KPK Setop Kasus Tambang Konawe Utara Rp 2,7 Triliun, Ini Alasannya
Juru Bicara KPK, Budi Prasetyo--Fajar Ilman
HARIAN DISWAY – Komisi Pemberantasan Korupsi (KPK) menerbitkan surat perintah penghentian penyidikan (SP3) terhadap kasus dugaan korupsi izin pertambangan di Kabupaten Konawe Utara, Sulawesi Tenggara, yang sempat disebut merugikan negara hingga Rp2,7 triliun. Keputusan tersebut diambil meskipun KPK sebelumnya telah menetapkan tersangka dalam perkara tersebut.
Juru Bicara KPK Budi Prasetyo menjelaskan, penghentian penyidikan dilakukan setelah penyidik tidak menemukan kecukupan alat bukti untuk melanjutkan perkara ke tahap berikutnya. Ia menegaskan, kasus tersebut merupakan perkara lama dengan tempus kejadian pada 2009.
“Bahwa tempus perkaranya adalah 2009 dan setelah dilakukan pendalaman pada tahap penyidikan, penyidik tidak menemukan kecukupan alat bukti,” ujar Budi dalam keterangannya.
Menurut Budi, penerbitan SP3 dilakukan untuk memberikan kepastian hukum kepada pihak-pihak yang terkait dalam perkara tersebut. KPK menilai, tanpa dukungan alat bukti yang cukup, proses hukum tidak dapat dilanjutkan meskipun sebelumnya telah ada pengumuman tersangka.
BACA JUGA:Pemerintah Cabut Izin Sawit dan Tambang di Sumatera Pascabencana
“Sehingga KPK menerbitkan SP3 untuk memberikan kepastian hukum kepada pihak-pihak terkait. Kami terbuka, jika masyarakat memiliki kebaruan informasi yang terkait dengan perkara ini untuk dapat menyampaikannya kepada KPK,” katanya.
Budi menegaskan, penghentian penyidikan tidak berarti menutup sepenuhnya peluang pengusutan kembali. Apabila di kemudian hari terdapat bukti baru atau informasi tambahan yang relevan, KPK membuka ruang untuk menindaklanjuti kembali perkara tersebut sesuai ketentuan hukum yang berlaku.
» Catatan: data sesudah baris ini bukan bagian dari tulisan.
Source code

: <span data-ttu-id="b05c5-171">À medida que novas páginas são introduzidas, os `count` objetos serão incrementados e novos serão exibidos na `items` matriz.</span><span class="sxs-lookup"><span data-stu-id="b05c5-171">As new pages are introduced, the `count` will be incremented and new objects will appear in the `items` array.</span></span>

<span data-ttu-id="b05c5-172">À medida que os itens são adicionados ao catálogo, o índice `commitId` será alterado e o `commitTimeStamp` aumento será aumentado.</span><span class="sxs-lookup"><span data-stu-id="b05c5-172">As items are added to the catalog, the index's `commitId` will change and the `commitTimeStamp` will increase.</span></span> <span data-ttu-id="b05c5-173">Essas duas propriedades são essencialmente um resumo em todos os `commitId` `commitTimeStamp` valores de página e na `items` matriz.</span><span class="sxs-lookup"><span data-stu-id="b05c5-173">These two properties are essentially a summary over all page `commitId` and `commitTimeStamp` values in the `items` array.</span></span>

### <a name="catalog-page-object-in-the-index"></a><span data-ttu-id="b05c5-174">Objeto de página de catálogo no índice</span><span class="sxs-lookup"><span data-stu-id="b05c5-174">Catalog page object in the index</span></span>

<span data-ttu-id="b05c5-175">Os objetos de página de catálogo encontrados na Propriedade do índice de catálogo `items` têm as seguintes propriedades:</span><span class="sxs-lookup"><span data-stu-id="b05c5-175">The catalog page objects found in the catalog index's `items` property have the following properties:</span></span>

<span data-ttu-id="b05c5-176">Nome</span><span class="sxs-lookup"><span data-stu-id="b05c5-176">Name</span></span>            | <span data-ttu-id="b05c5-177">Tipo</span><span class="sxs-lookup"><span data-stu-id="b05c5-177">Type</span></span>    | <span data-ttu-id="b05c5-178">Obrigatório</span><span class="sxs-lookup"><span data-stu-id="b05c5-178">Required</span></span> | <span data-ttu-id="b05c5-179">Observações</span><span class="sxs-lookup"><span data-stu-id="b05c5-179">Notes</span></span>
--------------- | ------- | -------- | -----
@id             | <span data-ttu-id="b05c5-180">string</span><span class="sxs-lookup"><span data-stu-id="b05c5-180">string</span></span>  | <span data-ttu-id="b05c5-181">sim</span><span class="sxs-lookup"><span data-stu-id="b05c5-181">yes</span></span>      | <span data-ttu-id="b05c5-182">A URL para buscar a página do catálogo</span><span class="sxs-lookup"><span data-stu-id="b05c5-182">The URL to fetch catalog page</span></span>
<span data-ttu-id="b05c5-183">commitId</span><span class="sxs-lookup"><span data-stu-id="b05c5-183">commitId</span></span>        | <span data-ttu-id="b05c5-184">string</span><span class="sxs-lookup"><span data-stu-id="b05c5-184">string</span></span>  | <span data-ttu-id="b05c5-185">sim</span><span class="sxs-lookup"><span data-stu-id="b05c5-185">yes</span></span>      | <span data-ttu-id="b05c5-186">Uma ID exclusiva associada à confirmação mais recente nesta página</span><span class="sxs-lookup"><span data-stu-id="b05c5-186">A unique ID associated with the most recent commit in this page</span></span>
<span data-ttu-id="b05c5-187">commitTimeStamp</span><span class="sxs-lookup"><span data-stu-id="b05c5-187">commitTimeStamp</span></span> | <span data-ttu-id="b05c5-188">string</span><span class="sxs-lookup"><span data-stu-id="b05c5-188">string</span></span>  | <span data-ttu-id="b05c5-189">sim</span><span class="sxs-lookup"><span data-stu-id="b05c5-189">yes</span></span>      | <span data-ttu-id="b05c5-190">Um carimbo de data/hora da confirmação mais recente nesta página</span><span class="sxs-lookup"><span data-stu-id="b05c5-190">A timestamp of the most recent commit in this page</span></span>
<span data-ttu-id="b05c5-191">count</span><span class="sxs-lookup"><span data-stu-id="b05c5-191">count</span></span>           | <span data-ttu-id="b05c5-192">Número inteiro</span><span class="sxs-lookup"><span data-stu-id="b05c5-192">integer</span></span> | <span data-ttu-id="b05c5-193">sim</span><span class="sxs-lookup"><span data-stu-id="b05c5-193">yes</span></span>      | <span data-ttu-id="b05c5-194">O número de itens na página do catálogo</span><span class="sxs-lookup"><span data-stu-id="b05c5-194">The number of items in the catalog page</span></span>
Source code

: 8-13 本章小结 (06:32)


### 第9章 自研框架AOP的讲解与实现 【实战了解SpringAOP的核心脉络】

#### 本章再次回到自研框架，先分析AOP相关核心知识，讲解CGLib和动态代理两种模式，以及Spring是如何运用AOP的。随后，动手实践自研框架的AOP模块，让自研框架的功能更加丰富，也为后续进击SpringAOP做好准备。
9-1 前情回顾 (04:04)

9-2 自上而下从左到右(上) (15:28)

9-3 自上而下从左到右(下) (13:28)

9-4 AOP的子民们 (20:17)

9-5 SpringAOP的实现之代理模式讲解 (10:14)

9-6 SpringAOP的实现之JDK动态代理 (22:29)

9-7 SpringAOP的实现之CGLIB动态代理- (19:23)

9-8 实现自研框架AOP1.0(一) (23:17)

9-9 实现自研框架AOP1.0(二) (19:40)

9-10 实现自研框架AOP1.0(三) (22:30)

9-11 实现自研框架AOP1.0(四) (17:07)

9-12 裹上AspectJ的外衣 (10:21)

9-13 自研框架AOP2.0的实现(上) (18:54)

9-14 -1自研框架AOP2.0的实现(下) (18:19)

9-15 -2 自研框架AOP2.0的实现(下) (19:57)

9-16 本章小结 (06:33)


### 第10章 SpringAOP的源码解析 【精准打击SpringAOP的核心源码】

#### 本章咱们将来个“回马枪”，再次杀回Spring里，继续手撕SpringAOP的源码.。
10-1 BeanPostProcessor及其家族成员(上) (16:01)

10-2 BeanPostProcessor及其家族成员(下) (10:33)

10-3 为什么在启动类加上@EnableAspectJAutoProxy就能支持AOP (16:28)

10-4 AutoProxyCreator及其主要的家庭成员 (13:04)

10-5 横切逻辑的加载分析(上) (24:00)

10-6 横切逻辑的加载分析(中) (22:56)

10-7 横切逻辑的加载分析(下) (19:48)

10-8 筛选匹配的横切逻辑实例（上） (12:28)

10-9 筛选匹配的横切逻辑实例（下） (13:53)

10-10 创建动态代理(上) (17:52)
Sebagai informasi, kewenangan KPK untuk menerbitkan SP3 baru dimungkinkan setelah revisi Undang-Undang KPK pada 2019. Ketentuan tersebut diatur dalam Pasal 40 Undang-Undang Nomor 19 Tahun 2019 yang memberikan dasar hukum bagi KPK untuk menghentikan penyidikan dan penuntutan dalam kondisi tertentu.
Kasus dugaan korupsi izin tambang di Konawe Utara sendiri bermula pada 2017. Saat itu, KPK menetapkan mantan Bupati Konawe Utara Aswad Sulaiman sebagai tersangka. Ia diduga menyalahgunakan kewenangan dalam penerbitan izin eksplorasi, izin usaha pertambangan, serta izin operasi produksi.
BACA JUGA:KLH Segel 5 Perusahaan Tambang Diduga Perparah Banjir dan Longsor di Sumbar
BACA JUGA:Ditjen AHU Segera Dipolisikan PT Bososi Terkait Tambang Nikel di Sultra
“Menetapkan ASW (Aswad Sulaiman) sebagai tersangka,” kata Wakil Ketua KPK saat itu, Saut Situmorang, dalam konferensi pers di Gedung KPK, Jakarta Selatan, Selasa, 3 Oktober 2017.
Saut menjelaskan, dugaan tindak pidana korupsi tersebut terjadi dalam rentang waktu 2007 hingga 2009. Aswad diduga memperkaya diri sendiri dan pihak lain melalui proses perizinan pertambangan yang dilakukan secara melawan hukum.